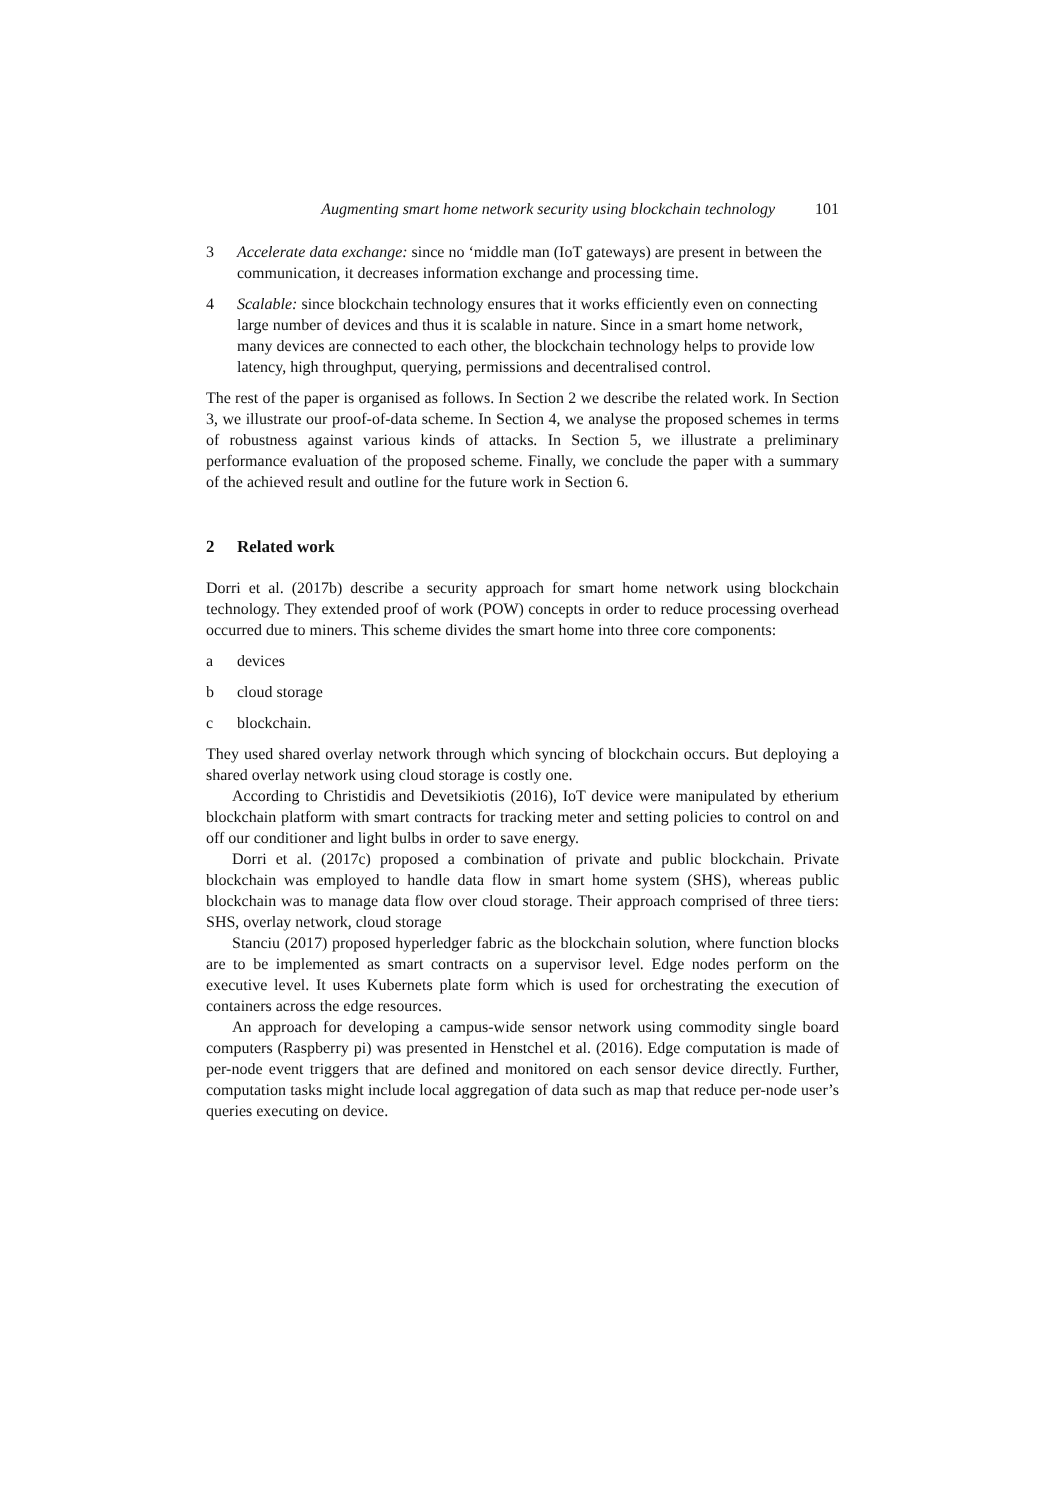Augmenting smart home network security using blockchain technology 101
3 Accelerate data exchange: since no ‘middle man (IoT gateways) are present in between the communication, it decreases information exchange and processing time.
4 Scalable: since blockchain technology ensures that it works efficiently even on connecting large number of devices and thus it is scalable in nature. Since in a smart home network, many devices are connected to each other, the blockchain technology helps to provide low latency, high throughput, querying, permissions and decentralised control.
The rest of the paper is organised as follows. In Section 2 we describe the related work. In Section 3, we illustrate our proof-of-data scheme. In Section 4, we analyse the proposed schemes in terms of robustness against various kinds of attacks. In Section 5, we illustrate a preliminary performance evaluation of the proposed scheme. Finally, we conclude the paper with a summary of the achieved result and outline for the future work in Section 6.
2 Related work
Dorri et al. (2017b) describe a security approach for smart home network using blockchain technology. They extended proof of work (POW) concepts in order to reduce processing overhead occurred due to miners. This scheme divides the smart home into three core components:
a devices
b cloud storage
c blockchain.
They used shared overlay network through which syncing of blockchain occurs. But deploying a shared overlay network using cloud storage is costly one.
According to Christidis and Devetsikiotis (2016), IoT device were manipulated by etherium blockchain platform with smart contracts for tracking meter and setting policies to control on and off our conditioner and light bulbs in order to save energy.
Dorri et al. (2017c) proposed a combination of private and public blockchain. Private blockchain was employed to handle data flow in smart home system (SHS), whereas public blockchain was to manage data flow over cloud storage. Their approach comprised of three tiers: SHS, overlay network, cloud storage
Stanciu (2017) proposed hyperledger fabric as the blockchain solution, where function blocks are to be implemented as smart contracts on a supervisor level. Edge nodes perform on the executive level. It uses Kubernets plate form which is used for orchestrating the execution of containers across the edge resources.
An approach for developing a campus-wide sensor network using commodity single board computers (Raspberry pi) was presented in Henstchel et al. (2016). Edge computation is made of per-node event triggers that are defined and monitored on each sensor device directly. Further, computation tasks might include local aggregation of data such as map that reduce per-node user’s queries executing on device.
==================================================
ABOUT THIS TASK: Copy exactly the stretch of data above from the line with "b cloud storage" through the line with "According to Christidis", and omit all other lines.

TASK ANSWER:
b cloud storage
c blockchain.
They used shared overlay network through which syncing of blockchain occurs. But deploying a shared overlay network using cloud storage is costly one.
According to Christidis and Devetsikiotis (2016), IoT device were manipulated by etherium blockchain platform with smart contracts for tracking meter and setting policies to control on and off our conditioner and light bulbs in order to save energy.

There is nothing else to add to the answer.